Memahami ekosistem Geopark dengan infrastrukur dan kecanggihan teknologi modern jangan sampai mengikis kesejatian Geopark Toba. Sehingga “ketidakseimbangan” dengan alam muncul serta persekutuan karib dengan semesta terpinggirkan. Karena itu, perlu jangkar yang kredibel untuk mengatasi “ketidakseimbangan” ini yang pada hakekatnya menuntut pola pikir rasionalitas melampaui akal budi yang berkembang yang berpegang pada kiprah mengurangi emisi karbon secara utuh dan gamblang serta terhindar dari godaan keuntungan ekonomi/ bisnis semata.
Ekosistem Geopark Toba saling mendukung melalui pendekatan “positive sum game” (semua diuntungkan), bukan “zero sum game” (ada yang dikorbankan). Isue serius ini sudah sewajarnya disikapi melihat itu semua dari berbagai dimensi, dimaknai dari visi holistik yang bermanfaat bagi generasi kini dan mendatang.
Kita harus belajar dari problem klasik pembebasan lahan di seputar Kawasan Danau Toba (KDT) yang selama ini berada di ruang usaha dalam zona pembangunan wahana dan sarana pendukung destinasi wisata superioritas yang tidak memperhatikan kaidah visi dan perspektif Geoprak. Hal itu menyisakan sengketa/ konflik lahan yang ditengarai merugikan masyarakat.
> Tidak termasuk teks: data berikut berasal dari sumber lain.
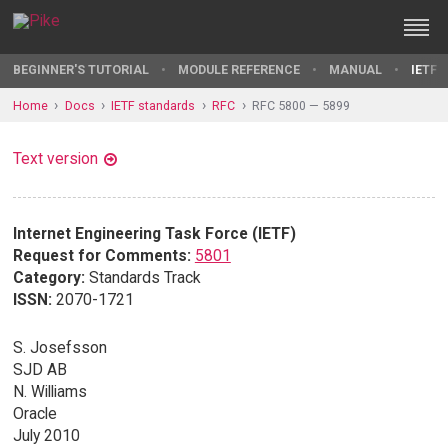
BEGINNER'S TUTORIAL
MODULE REFERENCE
MANUAL
IETF 
Home
Docs
IETF standards
RFC
RFC 5800 — 5899
Text version
Internet Engineering Task Force (IETF)
Request for Comments:
5801
Category:
Standards Track
ISSN:
2070-1721
S. Josefsson
SJD AB
N. Williams
Oracle
July 2010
Situasi ini diperburuk lagi dengan tidak adanya aturan yang jelas tentang rencana tata ruang wilayah (RTRW). Implementasi regulasi RTRW harus mengambil langkah strategis untuk mendukung pembangunan berkelanjutan. Pemahaman semua pihak tentang regulasi belum sepenuhnya merata di lapangan, karena kurang adanya sosialisasi serta evaluasi. Penilaian atau “evaluate” adalah jenjang tertinggi, sedangkan “intelectual thinking” atau cara berpikir intelektual, dari understanding analisis, aplikasi, sintesis dan terakhir evaluasi.
Pada akhirnya, visi dan perspektif Geopark Toba mesti memberi nilai-nilai yang sangat penting bagi kemanusiaan, peradaban, dan adaptasi perubahan iklim. Oleh karena itu, Pemerintah harus membangun persepsi bersama, bahwa perubahan iklim ialah kerisauan bersama yang harus dimitigasi bersama-sama karena dampaknya tak mengenal batas administrasi teritorial.
Upaya membuat keseimbangan ekologi, pemberdayaan warga, dan pembangunan berkelanjutan merupakan langkah strategis benang merah kebijakan terobosan Pemerintah dalam keseimbangan baru Geopark Toba. Ajakan bersama agar Danau Toba kembali bersih dari keramba jaring apung, sejuk, mengurangi polusi udara dan polusi sampah plastik hingga bersih dari pencemaran lingkungan.
Bencana Longsor
Pemberdayaan masyarakat meliputi persoalan zona industri yang harus dipenuhi dalam RTRW dengan Izin Mendirikan Bangunan (IMB) seyogianya saling terhubung. Tapi nampaknya ada “pertempuran” tak seimbang antara pengusaha/ pemodal yang kurang empati pada suasana kebatinan rakyat sekitar yang dirundung kegelisahan, dengan menyingkirkan mereka ketepian.
Hal itu terlihat, pada saat pengusaha mengajukan perizinan, aroma jual beli perizinan tercium begitu hebat berkelindan kasus suap yang hanya mengulang peristiwa sebelumnya dalam urusan kotak-katik untuk merevisi RTRW, yang pada akhirnya menimbulkan kerusakan lingkungan dan menggembosi pelestarian ekosistem Geopark. Barangkali disinilah kecemasan membuncah ketika adanya pembiaran” alih fungsi” berdampak memudarnya harapan rakyat akibat ketidak adilan agraria tersebut. Sudah saatnya kebijakan bukan lagi bertumpu pada pragmatisme semata, tetapi berkomitmen pada penurunan emisi karbon dalam kerangka implementasi ekonomi hijau.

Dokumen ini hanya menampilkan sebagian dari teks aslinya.